• What the exercise asks:
Render every line of the material below as a JSON list of strings, one string per line, with blank lines omitted.

------ Dataset ------

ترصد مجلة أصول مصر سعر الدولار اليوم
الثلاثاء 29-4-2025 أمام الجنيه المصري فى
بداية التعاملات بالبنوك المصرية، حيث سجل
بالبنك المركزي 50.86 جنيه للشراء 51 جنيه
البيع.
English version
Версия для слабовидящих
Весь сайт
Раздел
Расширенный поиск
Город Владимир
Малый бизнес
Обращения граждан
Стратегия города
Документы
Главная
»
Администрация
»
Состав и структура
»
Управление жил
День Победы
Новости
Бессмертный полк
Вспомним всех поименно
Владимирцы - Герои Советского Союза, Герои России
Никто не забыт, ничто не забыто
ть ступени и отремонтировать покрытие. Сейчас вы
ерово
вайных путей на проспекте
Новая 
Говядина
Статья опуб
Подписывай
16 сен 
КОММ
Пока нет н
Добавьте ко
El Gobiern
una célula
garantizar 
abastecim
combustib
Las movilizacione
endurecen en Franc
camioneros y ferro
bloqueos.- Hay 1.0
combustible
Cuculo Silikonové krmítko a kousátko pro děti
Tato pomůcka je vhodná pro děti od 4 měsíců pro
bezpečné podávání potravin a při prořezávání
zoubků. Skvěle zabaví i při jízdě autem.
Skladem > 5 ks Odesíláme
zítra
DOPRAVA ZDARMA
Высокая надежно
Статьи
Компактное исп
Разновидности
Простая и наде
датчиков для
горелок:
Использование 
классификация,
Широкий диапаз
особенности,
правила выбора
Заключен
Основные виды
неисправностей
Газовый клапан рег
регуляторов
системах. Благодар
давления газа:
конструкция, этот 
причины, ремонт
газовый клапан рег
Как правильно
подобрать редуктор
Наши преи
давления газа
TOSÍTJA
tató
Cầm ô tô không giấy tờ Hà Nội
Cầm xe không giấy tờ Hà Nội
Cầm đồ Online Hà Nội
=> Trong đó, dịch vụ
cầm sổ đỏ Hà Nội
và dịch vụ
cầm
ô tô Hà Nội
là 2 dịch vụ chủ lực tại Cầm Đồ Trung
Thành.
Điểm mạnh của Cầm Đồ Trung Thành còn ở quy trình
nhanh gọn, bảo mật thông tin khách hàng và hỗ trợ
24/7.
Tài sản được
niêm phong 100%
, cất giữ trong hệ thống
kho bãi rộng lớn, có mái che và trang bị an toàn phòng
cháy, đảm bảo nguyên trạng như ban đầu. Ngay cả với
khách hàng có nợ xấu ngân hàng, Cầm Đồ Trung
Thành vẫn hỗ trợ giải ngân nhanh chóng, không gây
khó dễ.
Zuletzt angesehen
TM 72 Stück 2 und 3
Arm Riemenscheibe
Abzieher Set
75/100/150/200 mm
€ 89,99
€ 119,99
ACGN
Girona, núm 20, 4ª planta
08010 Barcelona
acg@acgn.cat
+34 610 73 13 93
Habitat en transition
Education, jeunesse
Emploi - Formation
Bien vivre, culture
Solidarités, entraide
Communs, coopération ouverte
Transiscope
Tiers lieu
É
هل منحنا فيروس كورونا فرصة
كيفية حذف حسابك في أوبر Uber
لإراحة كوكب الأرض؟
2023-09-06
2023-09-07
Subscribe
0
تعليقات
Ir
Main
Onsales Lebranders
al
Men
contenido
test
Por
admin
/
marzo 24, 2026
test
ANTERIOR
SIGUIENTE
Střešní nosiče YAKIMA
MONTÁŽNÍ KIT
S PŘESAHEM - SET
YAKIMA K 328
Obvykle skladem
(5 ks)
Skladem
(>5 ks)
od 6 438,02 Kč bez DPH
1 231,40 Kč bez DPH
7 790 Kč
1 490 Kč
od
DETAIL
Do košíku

------

• Solution to the problem:
[
  "ترصد مجلة أصول مصر سعر الدولار اليوم",
  "الثلاثاء 29-4-2025 أمام الجنيه المصري فى",
  "بداية التعاملات بالبنوك المصرية، حيث سجل",
  "بالبنك المركزي 50.86 جنيه للشراء 51 جنيه",
  "البيع.",
  "English version",
  "Версия для слабовидящих",
  "Весь сайт",
  "Раздел",
  "Расширенный поиск",
  "Город Владимир",
  "Малый бизнес",
  "Обращения граждан",
  "Стратегия города",
  "Документы",
  "Главная",
  "»",
  "Администрация",
  "»",
  "Состав и структура",
  "»",
  "Управление жил",
  "День Победы",
  "Новости",
  "Бессмертный полк",
  "Вспомним всех поименно",
  "Владимирцы - Герои Советского Союза, Герои России",
  "Никто не забыт, ничто не забыто",
  "ть ступени и отремонтировать покрытие. Сейчас вы",
  "ерово",
  "вайных путей на проспекте",
  "Новая ",
  "Говядина",
  "Статья опуб",
  "Подписывай",
  "16 сен ",
  "КОММ",
  "Пока нет н",
  "Добавьте ко",
  "El Gobiern",
  "una célula",
  "garantizar ",
  "abastecim",
  "combustib",
  "Las movilizacione",
  "endurecen en Franc",
  "camioneros y ferro",
  "bloqueos.- Hay 1.0",
  "combustible",
  "Cuculo Silikonové krmítko a kousátko pro děti",
  "Tato pomůcka je vhodná pro děti od 4 měsíců pro",
  "bezpečné podávání potravin a při prořezávání",
  "zoubků. Skvěle zabaví i při jízdě autem.",
  "Skladem > 5 ks Odesíláme",
  "zítra",
  "DOPRAVA ZDARMA",
  "Высокая надежно",
  "Статьи",
  "Компактное исп",
  "Разновидности",
  "Простая и наде",
  "датчиков для",
  "горелок:",
  "Использование ",
  "классификация,",
  "Широкий диапаз",
  "особенности,",
  "правила выбора",
  "Заключен",
  "Основные виды",
  "неисправностей",
  "Газовый клапан рег",
  "регуляторов",
  "системах. Благодар",
  "давления газа:",
  "конструкция, этот ",
  "причины, ремонт",
  "газовый клапан рег",
  "Как правильно",
  "подобрать редуктор",
  "Наши преи",
  "давления газа",
  "TOSÍTJA",
  "tató",
  "Cầm ô tô không giấy tờ Hà Nội",
  "Cầm xe không giấy tờ Hà Nội",
  "Cầm đồ Online Hà Nội",
  "=> Trong đó, dịch vụ",
  "cầm sổ đỏ Hà Nội",
  "và dịch vụ",
  "cầm",
  "ô tô Hà Nội",
  "là 2 dịch vụ chủ lực tại Cầm Đồ Trung",
  "Thành.",
  "Điểm mạnh của Cầm Đồ Trung Thành còn ở quy trình",
  "nhanh gọn, bảo mật thông tin khách hàng và hỗ trợ",
  "24/7.",
  "Tài sản được",
  "niêm phong 100%",
  ", cất giữ trong hệ thống",
  "kho bãi rộng lớn, có mái che và trang bị an toàn phòng",
  "cháy, đảm bảo nguyên trạng như ban đầu. Ngay cả với",
  "khách hàng có nợ xấu ngân hàng, Cầm Đồ Trung",
  "Thành vẫn hỗ trợ giải ngân nhanh chóng, không gây",
  "khó dễ.",
  "Zuletzt angesehen",
  "TM 72 Stück 2 und 3",
  "Arm Riemenscheibe",
  "Abzieher Set",
  "75/100/150/200 mm",
  "€ 89,99",
  "€ 119,99",
  "ACGN",
  "Girona, núm 20, 4ª planta",
  "08010 Barcelona",
  "acg@acgn.cat",
  "+34 610 73 13 93",
  "Habitat en transition",
  "Education, jeunesse",
  "Emploi - Formation",
  "Bien vivre, culture",
  "Solidarités, entraide",
  "Communs, coopération ouverte",
  "Transiscope",
  "Tiers lieu",
  "É",
  "هل منحنا فيروس كورونا فرصة",
  "كيفية حذف حسابك في أوبر Uber",
  "لإراحة كوكب الأرض؟",
  "2023-09-06",
  "2023-09-07",
  "Subscribe",
  "0",
  "تعليقات",
  "Ir",
  "Main",
  "Onsales Lebranders",
  "al",
  "Men",
  "contenido",
  "test",
  "Por",
  "admin",
  "/",
  "marzo 24, 2026",
  "test",
  "ANTERIOR",
  "SIGUIENTE",
  "Střešní nosiče YAKIMA",
  "MONTÁŽNÍ KIT",
  "S PŘESAHEM - SET",
  "YAKIMA K 328",
  "Obvykle skladem",
  "(5 ks)",
  "Skladem",
  "(>5 ks)",
  "od 6 438,02 Kč bez DPH",
  "1 231,40 Kč bez DPH",
  "7 790 Kč",
  "1 490 Kč",
  "od",
  "DETAIL",
  "Do košíku"
]